I felt moody and depressed. I was infatuated with Scarlett Johansson. And I couldn’t get this thought out of my head: A relationship, I think, is like a shark. You know? It has to constantly move forward or it dies (Annie Hall). “I’m stuck,” says Charlotte, Lost in Translation’s female protagonist of the film’s doomed relationship.

At least to me, the reason for Spike Jonze and Sofia Coppola’s divorce was unclear until both released their individual masterpieces, Her and Lost in Translation, respectively. Coppola released Lost in Translation in 2003, the same year the divorce was finalized.

Both Her and Lost in Translation sadden me. They involve broken relationships and the melancholy that ensues soon after. Isolation and absence bleed through each film. Since Jonze and Coppola had only been married once by the time their films were released, it’s not a leap to imagine that the heartbreak depicted in each movie is based on their failed marriage.

Isolation and absence bleed through each film.
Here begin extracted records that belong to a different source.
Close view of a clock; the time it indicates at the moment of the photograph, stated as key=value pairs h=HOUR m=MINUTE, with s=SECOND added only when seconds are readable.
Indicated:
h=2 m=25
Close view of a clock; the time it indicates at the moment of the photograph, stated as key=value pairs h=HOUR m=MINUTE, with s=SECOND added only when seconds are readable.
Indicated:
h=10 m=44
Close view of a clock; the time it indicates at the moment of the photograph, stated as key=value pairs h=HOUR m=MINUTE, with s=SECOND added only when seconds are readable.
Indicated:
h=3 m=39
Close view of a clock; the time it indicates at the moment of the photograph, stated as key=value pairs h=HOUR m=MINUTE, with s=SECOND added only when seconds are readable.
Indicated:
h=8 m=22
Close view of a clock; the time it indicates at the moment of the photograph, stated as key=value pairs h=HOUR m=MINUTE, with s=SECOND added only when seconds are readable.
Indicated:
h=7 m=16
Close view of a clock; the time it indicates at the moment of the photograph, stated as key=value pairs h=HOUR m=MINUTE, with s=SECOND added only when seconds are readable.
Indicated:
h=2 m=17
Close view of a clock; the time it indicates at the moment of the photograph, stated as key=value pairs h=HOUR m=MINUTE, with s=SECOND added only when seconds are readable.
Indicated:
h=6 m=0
Charlotte resembles Coppola. As the film’s screenwriter, Coppola has admitted that the film is based on her personal experiences and travels to Japan as a college graduate. It has been speculated that Charlotte’s absent husband, John, is based on Jonze. He spends most of his time away from Charlotte, working on photo shoots. Coincidentally, Jonze was a highly sought-after music video director during his marriage to Coppola. If John is based on Jonze, the reason for the divorce becomes clearer.
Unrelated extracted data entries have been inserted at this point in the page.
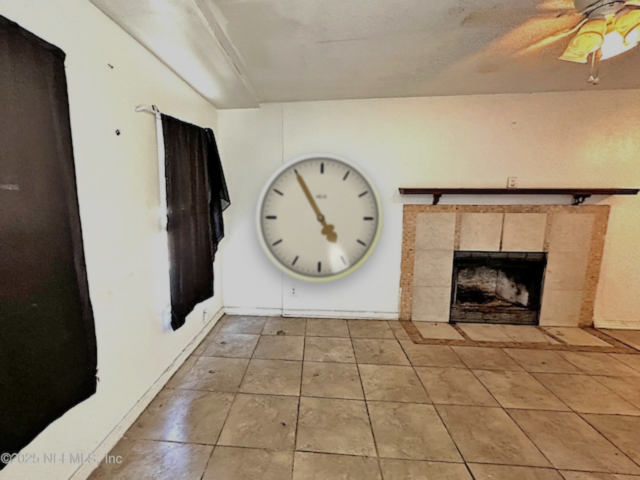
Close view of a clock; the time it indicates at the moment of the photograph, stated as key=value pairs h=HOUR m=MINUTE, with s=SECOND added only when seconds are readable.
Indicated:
h=4 m=55
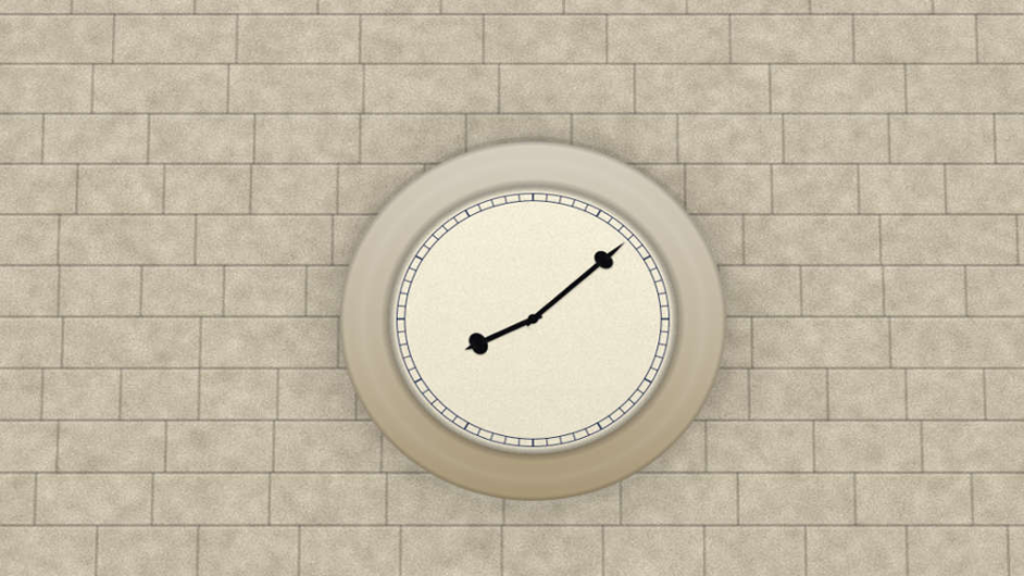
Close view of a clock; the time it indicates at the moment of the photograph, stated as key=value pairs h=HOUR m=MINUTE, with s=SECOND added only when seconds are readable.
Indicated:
h=8 m=8
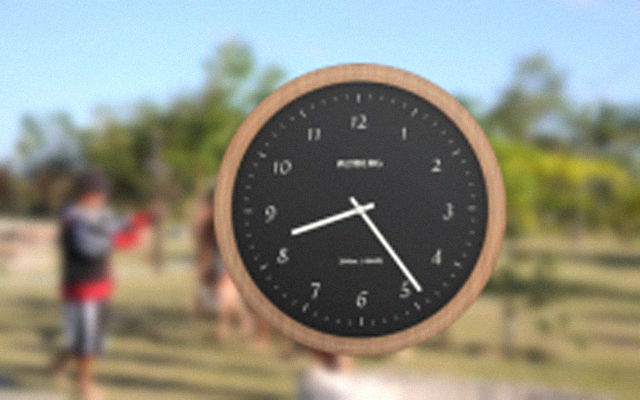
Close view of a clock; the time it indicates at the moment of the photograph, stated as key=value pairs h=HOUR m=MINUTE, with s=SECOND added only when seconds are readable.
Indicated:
h=8 m=24
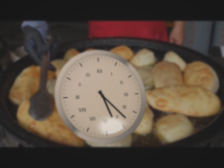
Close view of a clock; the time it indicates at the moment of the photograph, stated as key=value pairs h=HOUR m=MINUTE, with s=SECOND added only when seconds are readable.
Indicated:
h=5 m=23
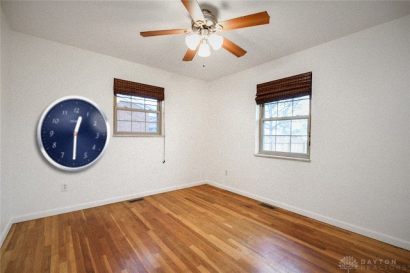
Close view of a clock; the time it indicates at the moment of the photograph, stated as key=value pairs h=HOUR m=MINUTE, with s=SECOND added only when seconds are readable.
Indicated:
h=12 m=30
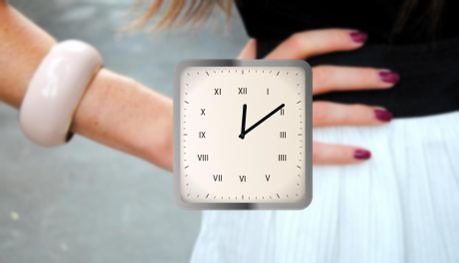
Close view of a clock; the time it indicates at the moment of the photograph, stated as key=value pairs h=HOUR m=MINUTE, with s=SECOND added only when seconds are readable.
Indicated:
h=12 m=9
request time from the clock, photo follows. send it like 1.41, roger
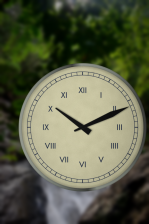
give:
10.11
Her serves as the sort of sequel to Lost in Translation. Theodore, Her’s main protagonist, is getting a divorce. Like Coppola and Charlotte, Jonze uses Theodore as a surrogate for his feelings. He longs for the past and Coppola… no, Catherine… Charlotte? Whatever, they’re the same person anyways.

My allergies for cats and monologues bother me, so Her’s ending has me divided. Theodore’s spoken email to his wife is tacky, undoubtedly. Nevertheless, it’s personal. The monologue actually means something; it’s addressed to Coppola. The words said by Theodore can’t be genuinely written into a screenplay without some personal grief.  Lost in Translation also has an ending that troubles me. The inaudible whisper tempts me to read the theories behind it, but the whisper is between Charlotte and Bob, the male counterpart of the relationship. I dislike the curiosity and ambiguity, but those are my faults, not those of the films

Coppola hasn’t made a good film since Lost in Translation. Her most recent films lack originality and rely too heavily on the theme of distance between characters. It has worked masterfully in Lost in Translation; however, it’s tasteless in Bling Ring and Somewhere. Jonze is the better director. Being John Malkovich and Adaptation are astounding. Nonetheless, Lost in Translation is the better film when put up against Her. Why? Bill Murray, Bill Murray and Bill Murray.

Watching Lost in Translation and Her, back to back, is witnessing both sides of a broken marriage. It’s worth noting that Coppola and Jonze don’t vilify one another in their films, but rather focus on conveying their honest, unfiltered emotions. Both films surpass the boundaries of filmmaking. They serve as statements for the intimacy and attachment Coppola and Jonze shared and from which they have moved on.